I love this sort of detail, it encourages the players to find something interesting about the world and dig in. It gives them a little more agency. Here they have more to do than just follow the plot; Tomb of Annihilation is as much a setting book as an adventure. Even your choice of npc guides can have an effect on the story, though it all will likely end up the same in the end, when it comes time to confront Acererak, it’s the things you do along the way that will make it your trek through the jungle and to the Tomb.

Secondly, there’s the emphasis on roleplaying. Owing to the design of the adventure, in which players will feel more hemmed in the closer they get to the end of the story, the designers talk about balancing that out with humor. And given that this was written in collaboration with Adventure Time luminary Pendleton Ward, I’m excited to see this come out more.

Pictured: Humor

One of the things Perkins mentions is the plethora of npcs available to interact with. They want you to meet the people on this world–and they’re a good sense of humor, especially given that they can lean into quirky npcs, like am awakened lizard, or someone who’s lived on a mountain their entire life to generate organic sources for humor.


You don’t really see that in games. Not to say that it’s never used, but, a lot of times, humor in games is referential. Look at how many quests in video games are references to other pop culture phenomena. But here, there’s an opportunity to get the humor of a skewed perspective–one that comes diegetically, so to speak. And I think that if done well, humor can take a game to interesting new heights. At the very least, it opens up more dimensions in npc design.

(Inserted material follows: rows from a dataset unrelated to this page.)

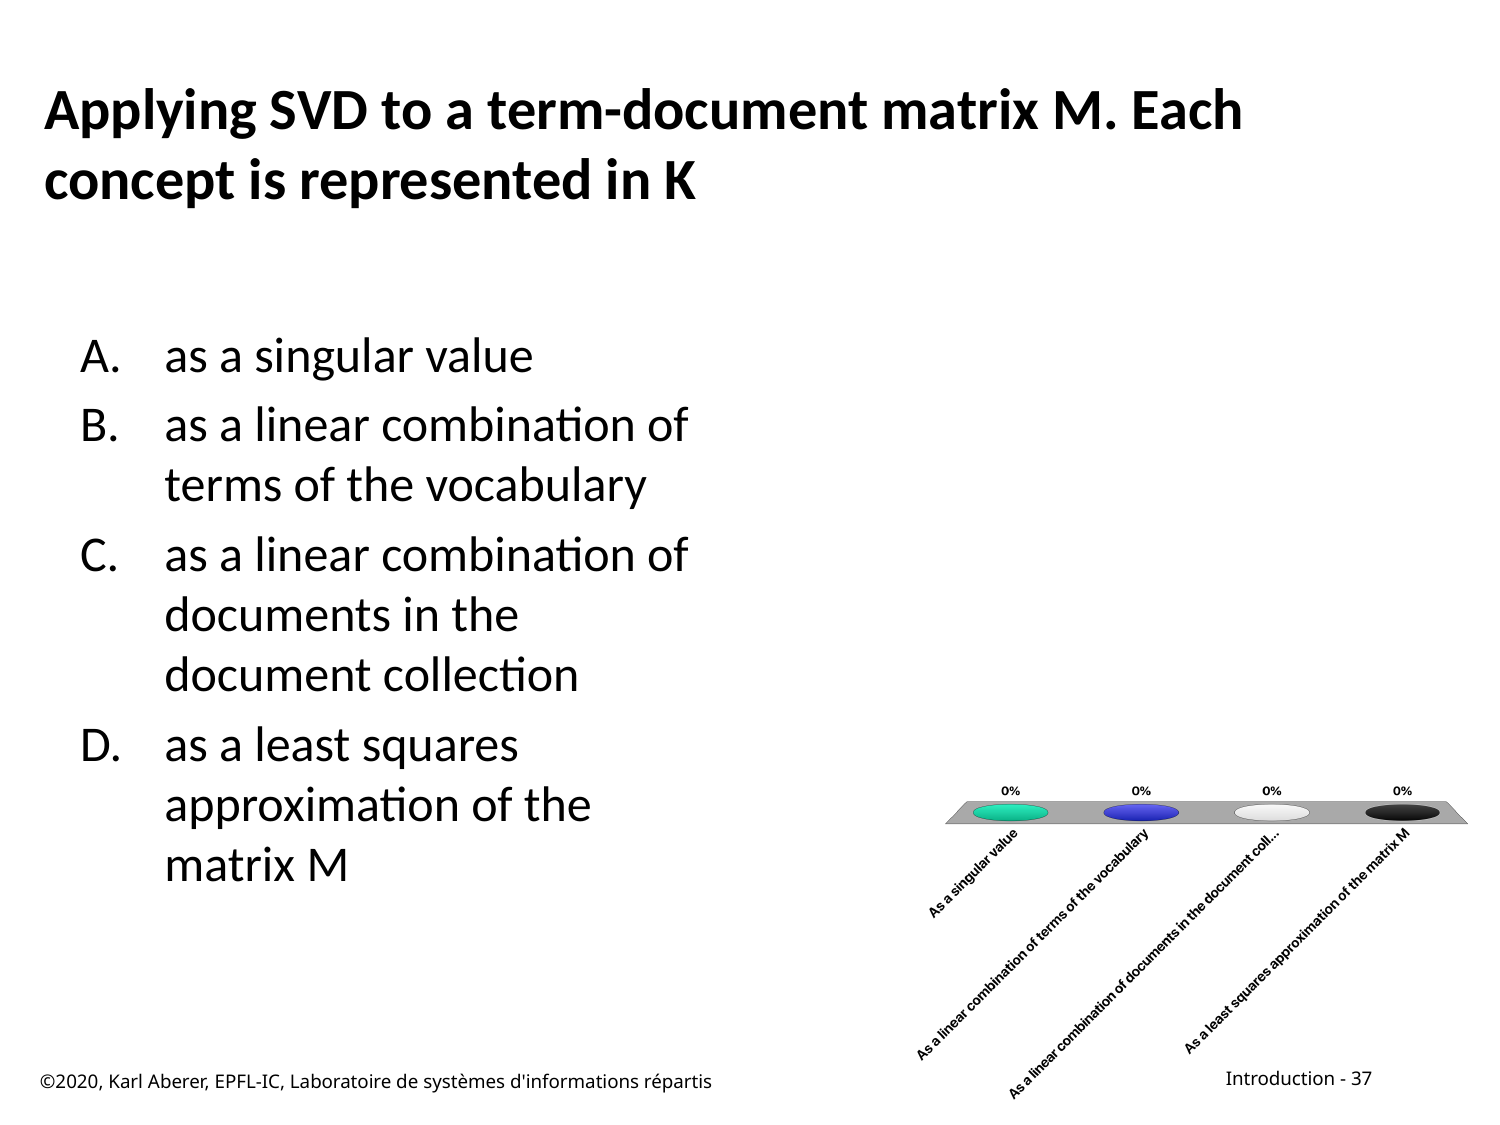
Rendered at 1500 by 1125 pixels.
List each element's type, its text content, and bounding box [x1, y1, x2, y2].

picture [739, 262, 1490, 1107]
footer ©2020, Karl Aberer, EPFL-IC, Laboratoire de systèmes d'informations répartis [24, 1062, 734, 1101]
title Applying SVD to a term-document matrix M. Each concept is represented in K [29, 66, 1393, 217]
list as a singular value as a linear combination of terms of the vocabulary as a linear combination of documents in the document collection as a least squares approximation of the matrix M [64, 314, 734, 1058]
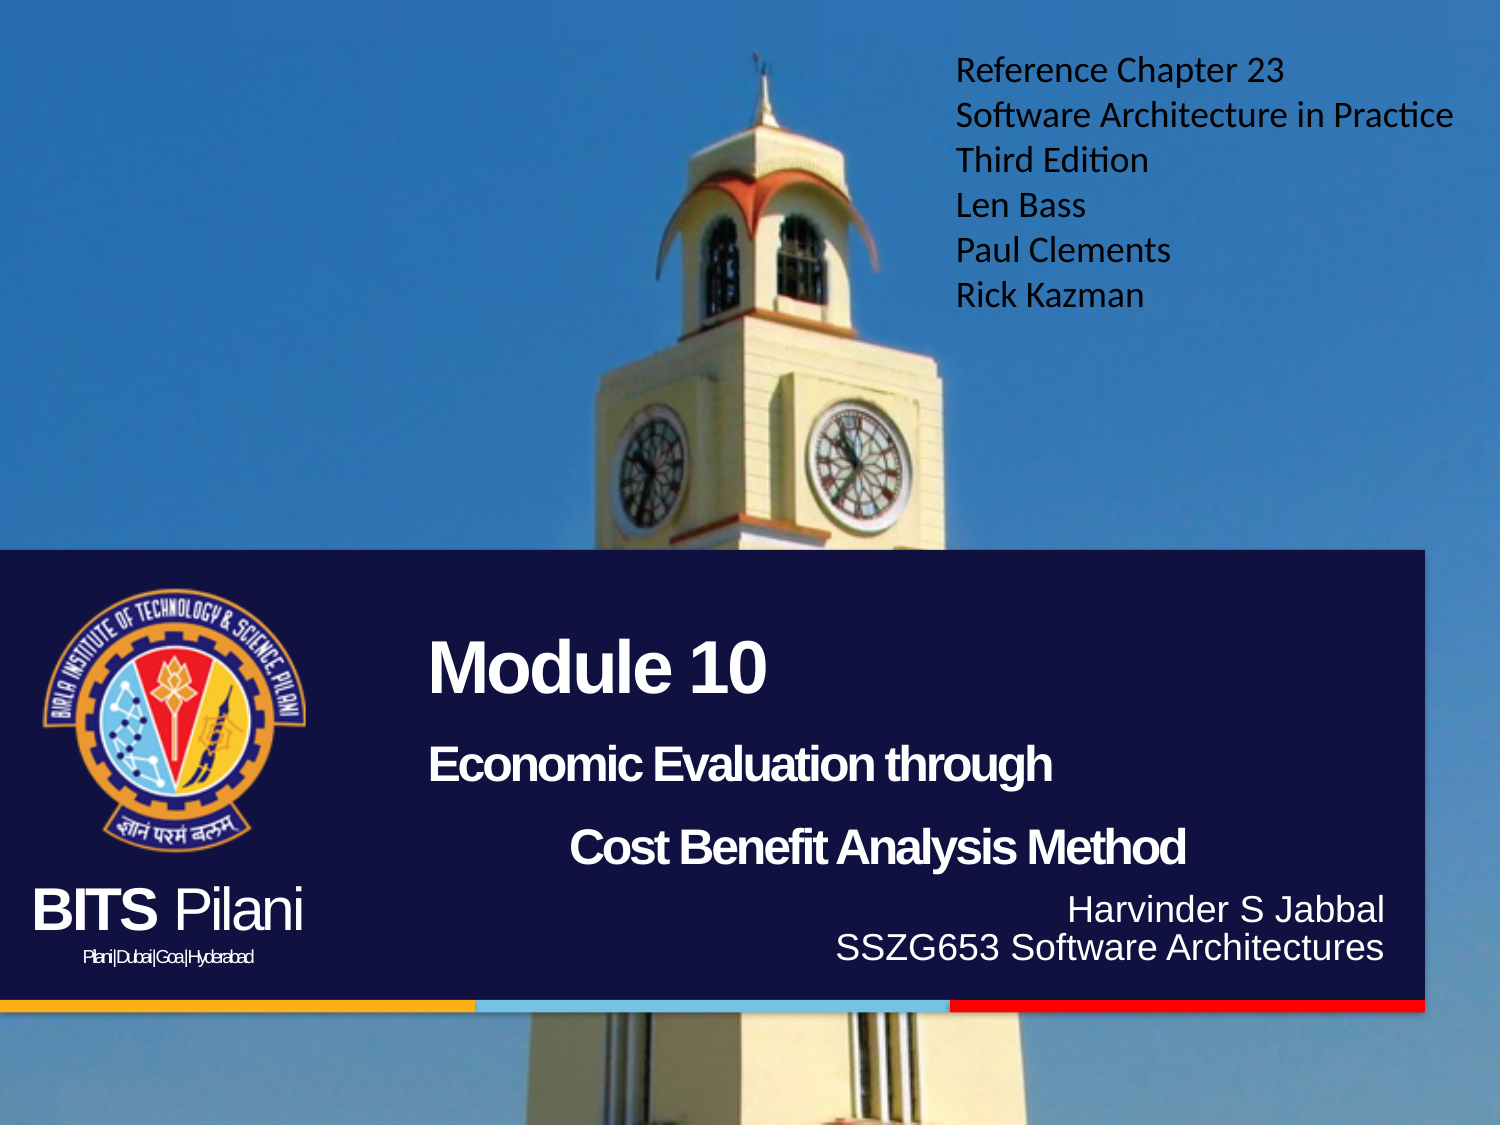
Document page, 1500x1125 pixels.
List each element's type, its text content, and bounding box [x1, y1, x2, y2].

title Module 10 Economic Evaluation through Cost Benefit Analysis Method [412, 624, 1400, 875]
list Harvinder S Jabbal SSZG653 Software Architectures [412, 887, 1400, 975]
picture [0, 0, 1500, 1125]
text_box Reference Chapter 23 Software Architecture in Practice Third Edition Len Bass Paul Clements Rick Kazman [940, 37, 1470, 323]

And that’s only the adventure. There’ll be a lot of docent ways to explore the world of the Tomb of Annihilation, including two separate games released by Wizkids. Take a look

via Wizkids:

WizKids is pleased to announce the upcoming releases of all-new Dungeons & Dragons games and accessories based on D&D’s newest storyline, Tomb of Annihilation. Product offerings include the Tomb of Annihilation Adventure System Board Game, D&D Icons of the Realms: Tomb of Annihilation miniatures, and Dungeons & Dragons Dice Masters: Tomb of Annihilation.

Be sure and stay tuned for more Tomb of Annihilation news as it develops. I’m still not sure how well an adventure like this would translate to a dice game, or a board game–though I feel like with the success of games like Eldritch Horror, the possibilities of a narrative board game have only grown in recent years.

At any rate, the adventure will be out soon enough, and the jungles of Chult will reveal their mysteries then.

~How will you fare in the Tomb of Annihilation?